The distinctive political and cultural realities of Quebec and New England were also felt in other ways in the 1910s. For French Canadians and Franco-Americans, compulsory military service had a different meaning in Canada than it did in the United States during the First World War. Further, the campaign for “one-hundred-percent Americanism” in the U.S. illustrated the likely fate of francophones living through a time of resurgent nativist nationalism. Second- and third-generation Americans imbibed U.S. sports and movie culture and began to frequent dance halls.

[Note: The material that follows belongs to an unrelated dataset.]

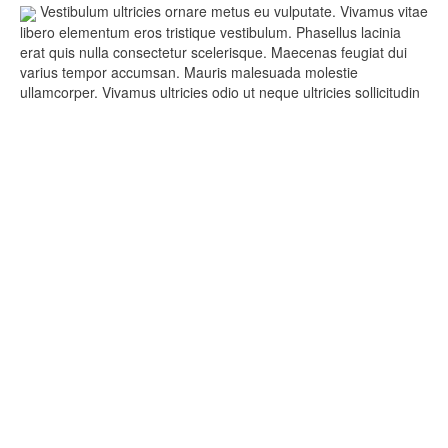
Vestibulum ultricies ornare metus eu vulputate. Vivamus vitae
libero elementum eros tristique vestibulum. Phasellus lacinia
erat quis nulla consectetur scelerisque. Maecenas feugiat dui
varius tempor accumsan. Mauris malesuada molestie
ullamcorper. Vivamus ultricies odio ut neque ultricies sollicitudin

These political and cultural factors were far more decisive than allegedly ill-intentioned bishops in the accelerating Americanization of French Canadians.
Nevertheless, the corporation sole controversy proves informative. In principle, Franco-Americans did not have to choose between the preservation of their language and customs on one hand and their Catholic faith on the other. National parishes and bilingual education survived early twentieth-century trials. Bishops and French-origin priests continued to engage in the community life of Franco-Americans. In fact, Dupré and his accomplices claimed to be living up to the Church’s own commitments. But, under Bishop Walsh, the threat of assimilation forced Franco-Americans to reconceptualize the identification of faith with nation that they had known in Quebec.
P. Lacroix, “A l’assaut de la corporation sole: Autonomie institutionnelle et financière chez les Franco-Américains du Maine, 1900-1917,” Revue d’histoire de l’Amérique française, vol. 72, no. 1 (summer 2018), 31-51. Available on Erudit.